A influjo de una tasa de interés históricamente baja garantizada por la Reserva Federal dirigida por Alan Greenspan, el mercado inmobiliario de EE. UU. registró un desarrollo explosivo sustentado en créditos otorgados por las principales entidades hipotecarias federales. El sistema se retroalimentó con grandes paquetes de hipotecas de baja calidad agrupados en bolsones (CDO, obligaciones colateralizadas por deuda) que luego eran ofrecidos al mercado por los bancos de inversión con promesas de rentabilidad elevada. El proceso contó, incluso, con la permisividad –o complicidad– de las agencias de calificación de riesgo.
El negocio fue redondo mientras el valor de los inmuebles crecía junto con la economía. Pero cuando los riesgos crediticios aumentaron y la inflación comenzó a calar los bolsillos, los impagos inmobiliarios y las dudas sobre la solvencia de los papeles hipotecarios subprime se instalaron en un sistema que ya estaba completamente contaminado. Cuando eso sucedió, la debacle fue imparable, y la recesión, inevitable.
El hecho cambió también para siempre la fisonomía de Wall Street y dejó en el pasado el reinado de los grandes bancos de inversión. Unos cayeron en bancarrota, otros debieron fusionarse, otros más fueron rescatados con dinero público y todos cambiaron para siempre su estructura empresarial.
El epítome de ese proceso fue la caída de Lehman Brothers el 15 de setiembre de 2008, el tiro de gracia a un modelo caduco que arrastró consigo a decenas de instituciones centenarias.
En Uruguay, el desencadenante de la crisis coincidió con la salida de Danilo Astori del Ministerio de Economía para dedicarse a liderar su sector, con miras a las elecciones de 2009, siendo sustituido –tres días después de la caída de Lehman Brothers– por Álvaro García.
La economía local había logrado capitalizar la turbulencia de los mercados en el primer semestre a través del precio de los commodities, que se convirtieron en un activo de resguardo ante las dudas sobre la salud de los mercados financieros. Ese año la actividad creció 7,2 % y si bien el impacto real se sintió en 2009, con una desaceleración a 4,2 %, un entorno macroeconómico local todavía saludable y una demanda emergente sostenida permitió que no se registrara ningún trimestre de caída.

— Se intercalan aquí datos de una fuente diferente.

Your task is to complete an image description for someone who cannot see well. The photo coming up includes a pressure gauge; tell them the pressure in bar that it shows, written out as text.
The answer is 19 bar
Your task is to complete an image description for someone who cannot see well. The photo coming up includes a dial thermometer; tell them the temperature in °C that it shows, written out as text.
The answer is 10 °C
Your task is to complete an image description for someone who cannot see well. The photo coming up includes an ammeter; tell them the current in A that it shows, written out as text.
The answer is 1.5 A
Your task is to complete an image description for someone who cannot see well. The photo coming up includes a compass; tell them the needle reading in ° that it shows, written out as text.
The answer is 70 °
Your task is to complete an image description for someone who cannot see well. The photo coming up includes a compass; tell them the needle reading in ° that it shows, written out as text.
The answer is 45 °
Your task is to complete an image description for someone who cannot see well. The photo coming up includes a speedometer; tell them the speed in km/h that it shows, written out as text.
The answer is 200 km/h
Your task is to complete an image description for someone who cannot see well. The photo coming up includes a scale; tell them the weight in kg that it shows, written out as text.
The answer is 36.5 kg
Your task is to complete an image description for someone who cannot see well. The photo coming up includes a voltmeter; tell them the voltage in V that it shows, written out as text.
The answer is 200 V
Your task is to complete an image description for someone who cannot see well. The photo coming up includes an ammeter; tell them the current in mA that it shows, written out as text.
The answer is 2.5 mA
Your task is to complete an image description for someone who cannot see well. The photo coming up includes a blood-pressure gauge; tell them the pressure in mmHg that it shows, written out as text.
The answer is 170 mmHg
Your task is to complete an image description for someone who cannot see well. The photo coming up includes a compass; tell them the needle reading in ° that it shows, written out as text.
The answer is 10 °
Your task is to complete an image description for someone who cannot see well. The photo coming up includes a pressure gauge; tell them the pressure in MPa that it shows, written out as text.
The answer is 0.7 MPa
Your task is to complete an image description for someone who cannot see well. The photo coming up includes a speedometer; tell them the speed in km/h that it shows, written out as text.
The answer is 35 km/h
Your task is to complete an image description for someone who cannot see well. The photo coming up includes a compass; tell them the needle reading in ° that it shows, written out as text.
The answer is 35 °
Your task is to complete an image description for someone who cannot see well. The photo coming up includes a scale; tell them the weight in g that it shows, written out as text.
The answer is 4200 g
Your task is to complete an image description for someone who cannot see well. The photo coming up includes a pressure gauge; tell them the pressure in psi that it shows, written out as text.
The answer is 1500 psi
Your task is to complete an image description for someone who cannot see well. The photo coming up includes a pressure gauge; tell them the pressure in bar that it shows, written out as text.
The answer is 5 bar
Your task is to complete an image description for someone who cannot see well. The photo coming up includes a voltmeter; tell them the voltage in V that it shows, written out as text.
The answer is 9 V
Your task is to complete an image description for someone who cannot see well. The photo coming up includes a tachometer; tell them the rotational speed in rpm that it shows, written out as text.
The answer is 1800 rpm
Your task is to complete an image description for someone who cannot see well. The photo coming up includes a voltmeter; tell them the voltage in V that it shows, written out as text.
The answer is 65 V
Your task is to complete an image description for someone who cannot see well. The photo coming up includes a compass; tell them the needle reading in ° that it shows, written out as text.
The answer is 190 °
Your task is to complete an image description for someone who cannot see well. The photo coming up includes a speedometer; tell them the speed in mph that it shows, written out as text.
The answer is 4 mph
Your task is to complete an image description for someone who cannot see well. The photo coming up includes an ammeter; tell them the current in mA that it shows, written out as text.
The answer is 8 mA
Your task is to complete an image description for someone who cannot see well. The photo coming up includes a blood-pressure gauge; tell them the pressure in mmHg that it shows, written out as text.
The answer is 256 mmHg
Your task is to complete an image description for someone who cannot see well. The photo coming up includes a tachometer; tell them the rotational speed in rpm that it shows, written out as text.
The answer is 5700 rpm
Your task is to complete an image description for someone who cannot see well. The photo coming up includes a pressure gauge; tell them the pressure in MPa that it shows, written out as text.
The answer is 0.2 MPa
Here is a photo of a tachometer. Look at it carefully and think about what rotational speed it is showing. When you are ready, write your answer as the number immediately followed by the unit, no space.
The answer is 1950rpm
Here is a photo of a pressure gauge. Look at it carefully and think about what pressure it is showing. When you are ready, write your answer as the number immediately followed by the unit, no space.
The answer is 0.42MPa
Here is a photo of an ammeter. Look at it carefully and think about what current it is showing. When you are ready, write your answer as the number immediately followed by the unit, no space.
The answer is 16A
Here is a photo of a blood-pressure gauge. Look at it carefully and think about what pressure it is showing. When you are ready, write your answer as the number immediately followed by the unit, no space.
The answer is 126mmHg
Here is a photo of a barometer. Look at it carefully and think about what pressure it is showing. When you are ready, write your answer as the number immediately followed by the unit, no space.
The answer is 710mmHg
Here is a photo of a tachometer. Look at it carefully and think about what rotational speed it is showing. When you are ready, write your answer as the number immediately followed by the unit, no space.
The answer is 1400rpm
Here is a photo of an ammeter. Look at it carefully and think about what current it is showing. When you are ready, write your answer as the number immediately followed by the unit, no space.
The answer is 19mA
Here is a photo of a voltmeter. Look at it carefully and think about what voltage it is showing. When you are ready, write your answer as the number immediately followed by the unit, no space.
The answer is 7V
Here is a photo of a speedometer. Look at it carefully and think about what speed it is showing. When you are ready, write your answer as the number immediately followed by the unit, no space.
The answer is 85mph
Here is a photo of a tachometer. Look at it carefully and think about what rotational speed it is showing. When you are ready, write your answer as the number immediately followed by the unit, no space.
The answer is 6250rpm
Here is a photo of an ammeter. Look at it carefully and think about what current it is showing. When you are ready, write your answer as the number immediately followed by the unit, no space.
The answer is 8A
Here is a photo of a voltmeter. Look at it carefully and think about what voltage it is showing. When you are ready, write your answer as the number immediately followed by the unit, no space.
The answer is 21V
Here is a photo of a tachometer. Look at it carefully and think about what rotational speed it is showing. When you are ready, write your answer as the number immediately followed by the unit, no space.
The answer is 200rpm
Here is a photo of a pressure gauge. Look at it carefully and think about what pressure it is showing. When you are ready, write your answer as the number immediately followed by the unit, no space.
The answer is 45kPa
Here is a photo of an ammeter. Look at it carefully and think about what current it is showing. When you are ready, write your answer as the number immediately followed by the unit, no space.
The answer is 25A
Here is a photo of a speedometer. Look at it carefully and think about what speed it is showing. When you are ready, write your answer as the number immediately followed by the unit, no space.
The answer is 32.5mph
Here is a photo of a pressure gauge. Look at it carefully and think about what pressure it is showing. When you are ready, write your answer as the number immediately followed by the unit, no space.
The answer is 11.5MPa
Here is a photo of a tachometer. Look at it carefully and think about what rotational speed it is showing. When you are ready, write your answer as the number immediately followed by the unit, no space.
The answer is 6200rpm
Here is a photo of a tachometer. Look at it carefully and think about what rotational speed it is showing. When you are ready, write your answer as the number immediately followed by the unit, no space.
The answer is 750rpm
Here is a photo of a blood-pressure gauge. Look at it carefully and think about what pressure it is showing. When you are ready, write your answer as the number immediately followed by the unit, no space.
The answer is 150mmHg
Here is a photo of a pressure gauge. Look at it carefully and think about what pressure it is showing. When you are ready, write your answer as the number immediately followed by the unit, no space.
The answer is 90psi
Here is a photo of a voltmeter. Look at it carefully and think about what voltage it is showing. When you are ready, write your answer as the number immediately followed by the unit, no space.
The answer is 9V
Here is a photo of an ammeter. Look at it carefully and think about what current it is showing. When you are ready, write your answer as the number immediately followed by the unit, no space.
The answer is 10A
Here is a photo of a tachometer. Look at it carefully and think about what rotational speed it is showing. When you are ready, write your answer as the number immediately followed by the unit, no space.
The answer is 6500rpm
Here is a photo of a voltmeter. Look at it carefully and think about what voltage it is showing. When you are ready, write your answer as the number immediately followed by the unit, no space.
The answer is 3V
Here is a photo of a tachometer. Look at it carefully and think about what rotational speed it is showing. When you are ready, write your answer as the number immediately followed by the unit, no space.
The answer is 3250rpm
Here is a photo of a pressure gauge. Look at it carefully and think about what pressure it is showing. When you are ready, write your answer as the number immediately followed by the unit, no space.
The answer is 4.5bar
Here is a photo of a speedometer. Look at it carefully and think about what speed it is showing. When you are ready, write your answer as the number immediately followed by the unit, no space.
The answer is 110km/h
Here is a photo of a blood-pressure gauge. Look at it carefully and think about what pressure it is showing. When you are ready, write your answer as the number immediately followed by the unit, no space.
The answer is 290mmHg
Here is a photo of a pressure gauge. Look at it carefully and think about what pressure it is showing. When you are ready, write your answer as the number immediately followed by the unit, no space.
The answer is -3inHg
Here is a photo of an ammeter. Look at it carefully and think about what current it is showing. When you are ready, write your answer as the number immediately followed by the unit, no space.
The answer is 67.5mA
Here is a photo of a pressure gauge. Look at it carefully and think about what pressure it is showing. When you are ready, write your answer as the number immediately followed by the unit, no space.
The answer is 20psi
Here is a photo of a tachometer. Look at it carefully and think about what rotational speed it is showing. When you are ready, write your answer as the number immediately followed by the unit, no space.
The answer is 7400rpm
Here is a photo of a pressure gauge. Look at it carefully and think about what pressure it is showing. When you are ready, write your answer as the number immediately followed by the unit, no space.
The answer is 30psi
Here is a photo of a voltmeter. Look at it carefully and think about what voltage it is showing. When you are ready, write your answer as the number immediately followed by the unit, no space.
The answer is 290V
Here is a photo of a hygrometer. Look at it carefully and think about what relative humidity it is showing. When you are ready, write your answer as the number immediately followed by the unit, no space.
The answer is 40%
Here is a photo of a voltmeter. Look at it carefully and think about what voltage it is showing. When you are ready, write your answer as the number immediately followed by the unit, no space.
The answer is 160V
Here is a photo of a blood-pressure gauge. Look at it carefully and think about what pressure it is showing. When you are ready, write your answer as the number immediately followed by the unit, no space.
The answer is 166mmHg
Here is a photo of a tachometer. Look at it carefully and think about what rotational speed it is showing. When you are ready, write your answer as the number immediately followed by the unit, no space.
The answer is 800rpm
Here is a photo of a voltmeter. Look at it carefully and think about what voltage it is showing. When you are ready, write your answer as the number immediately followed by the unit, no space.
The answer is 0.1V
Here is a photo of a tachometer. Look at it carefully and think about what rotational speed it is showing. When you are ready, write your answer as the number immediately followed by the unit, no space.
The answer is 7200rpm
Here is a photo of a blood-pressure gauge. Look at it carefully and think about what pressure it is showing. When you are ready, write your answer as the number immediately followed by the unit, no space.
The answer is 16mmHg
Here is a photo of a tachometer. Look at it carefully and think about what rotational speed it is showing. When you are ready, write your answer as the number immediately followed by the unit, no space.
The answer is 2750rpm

Uruguay sorteó así con éxito la mayor crisis financiera desde la Gran Depresión de la década de 1930, pero las secuelas sobre la economía global aún se sienten. Casi una década después las bajas tasas de crecimiento todavía lastran las economías de Europa –que también tuvo sus propios episodios turbulentos con el crac hipotecario español y la crisis de deuda de los países periféricos– y EE. UU. aún no ha logrado consolidar el crecimiento sin estímulos monetarios.
Las economías emergentes, como China, tomaron la posta en los años posteriores para apuntalar el crecimiento mundial. Pero es una incógnita hasta cuándo podrán sostener esa tarea. Y si no serán ellas quienes den a luz el próximo terremoto.